━━ RECORDS FOR THE TASK

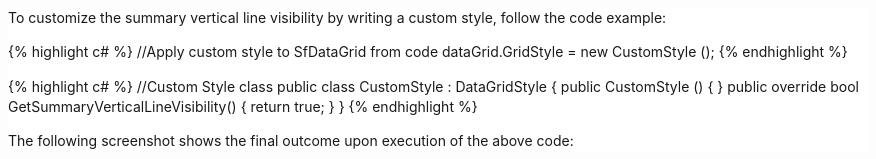 To customize the summary vertical line visibility by writing a custom style, follow the code example:

{% highlight c# %}
//Apply custom style to SfDataGrid from code
dataGrid.GridStyle = new CustomStyle ();
{% endhighlight %}

{% highlight c# %}
//Custom Style class
public class CustomStyle : DataGridStyle
{
    public CustomStyle ()
    {
    }
    public override bool GetSummaryVerticalLineVisibility()
    {
        return true;
    }
}
{% endhighlight %}

The following screenshot shows the final outcome upon execution of the above code:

━━━━

_TASK INSTRUCTIONS_. For this exercise, retype the data above exactly and skip every image.

_RESPONSE TO THIS TASK_.
 To customize the summary vertical line visibility by writing a custom style, follow the code example:

{% highlight c# %}
//Apply custom style to SfDataGrid from code
dataGrid.GridStyle = new CustomStyle ();
{% endhighlight %}

{% highlight c# %}
//Custom Style class
public class CustomStyle : DataGridStyle
{
    public CustomStyle ()
    {
    }
    public override bool GetSummaryVerticalLineVisibility()
    {
        return true;
    }
}
{% endhighlight %}

The following screenshot shows the final outcome upon execution of the above code:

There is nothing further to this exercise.